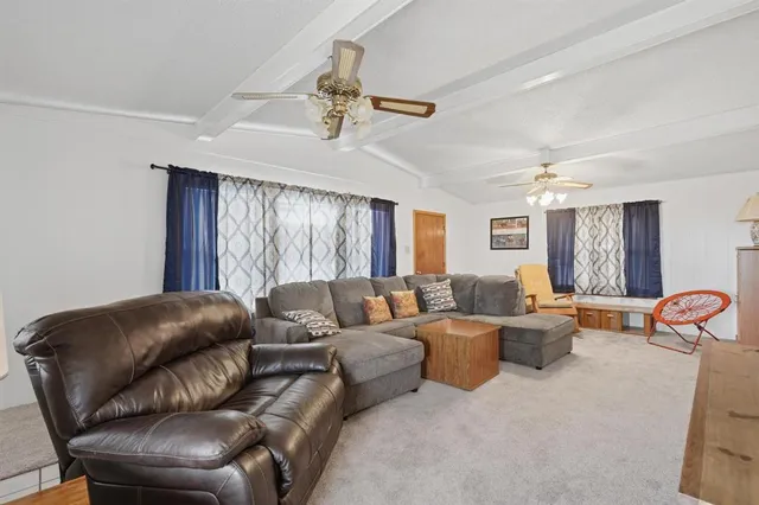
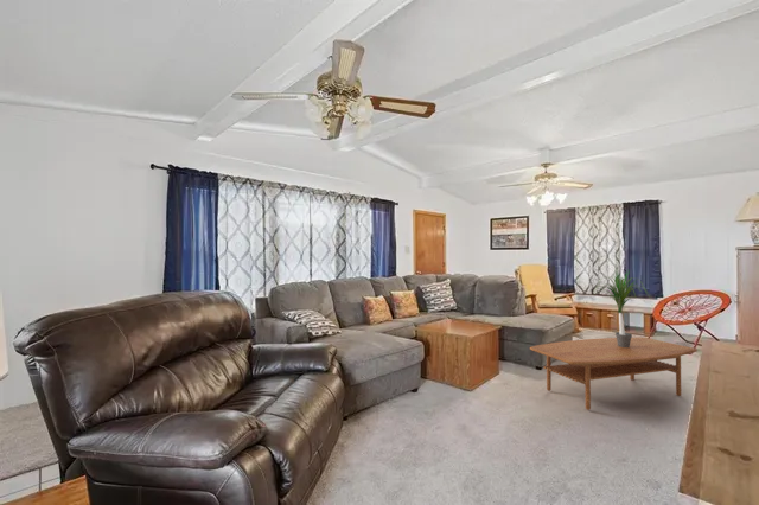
+ coffee table [529,335,699,411]
+ potted plant [594,267,651,347]
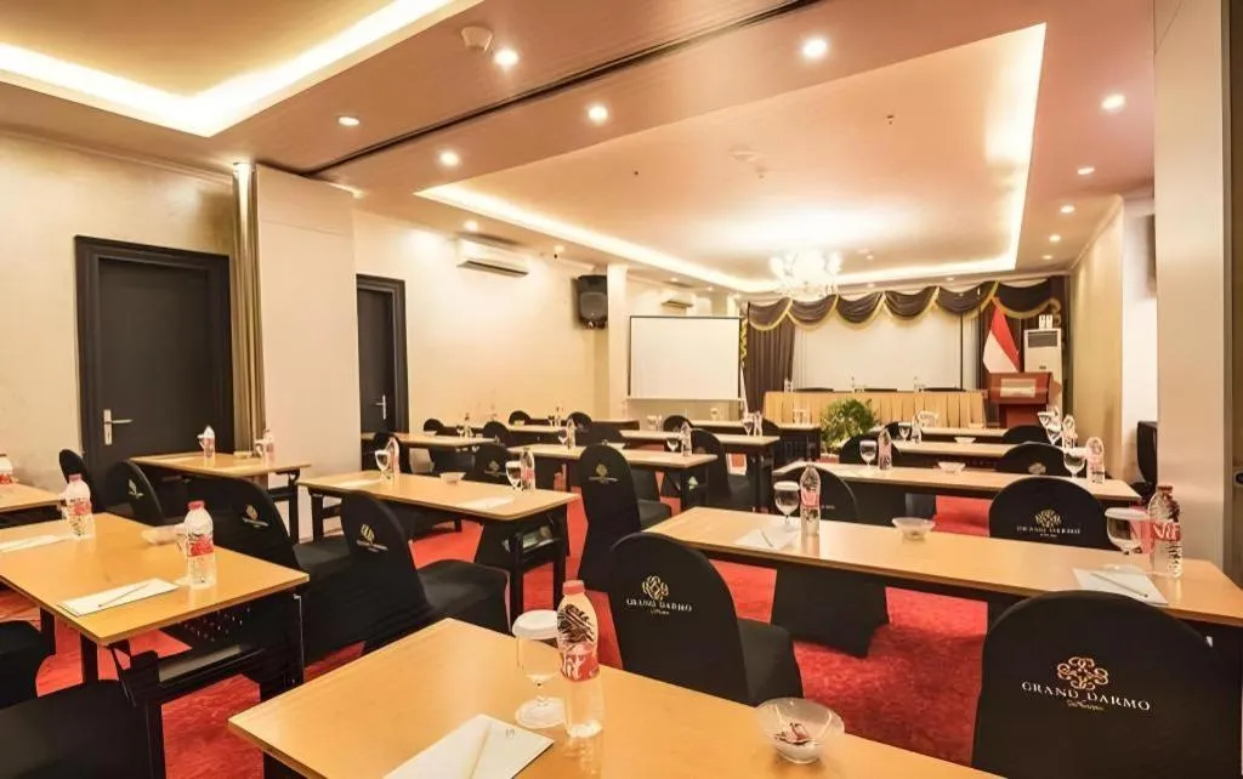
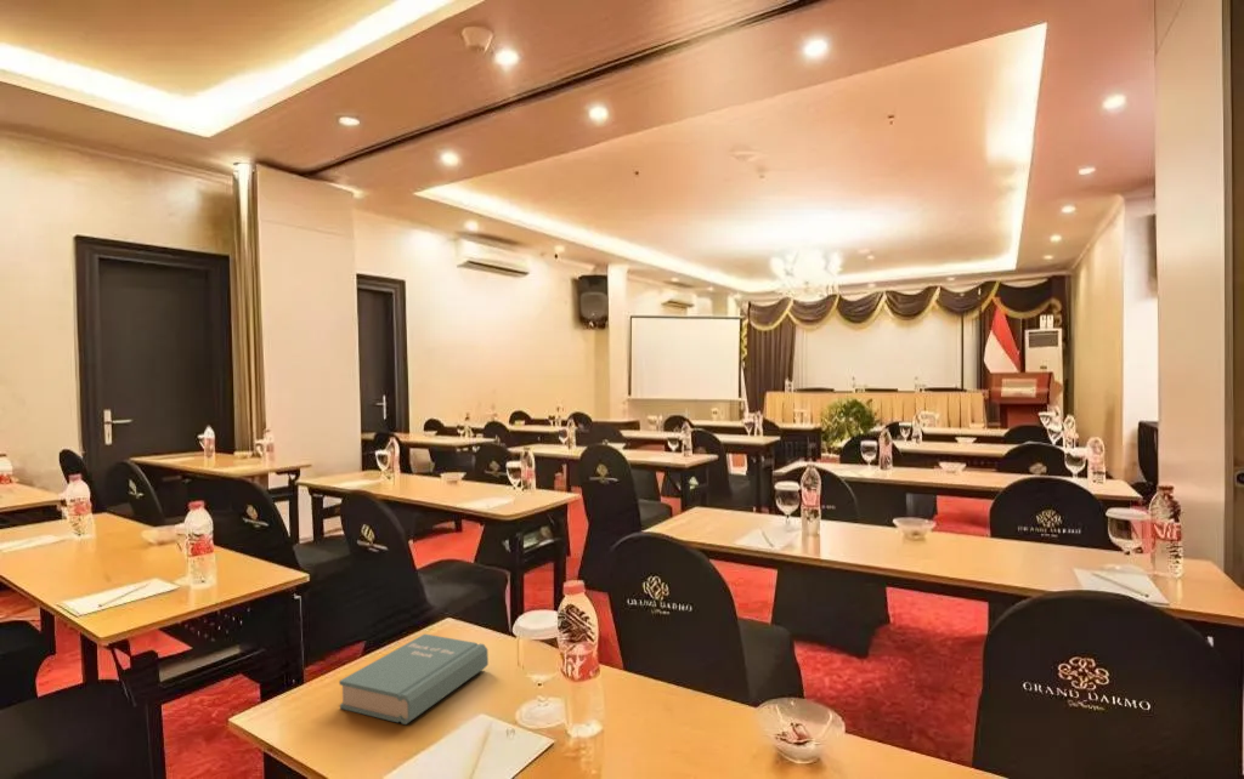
+ book [338,632,490,726]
⁂
## Required work
Would you retype each line above exactly and skip every image?

## Answer area
+ coffee table [529,335,699,411]
+ potted plant [594,267,651,347]
+ book [338,632,490,726]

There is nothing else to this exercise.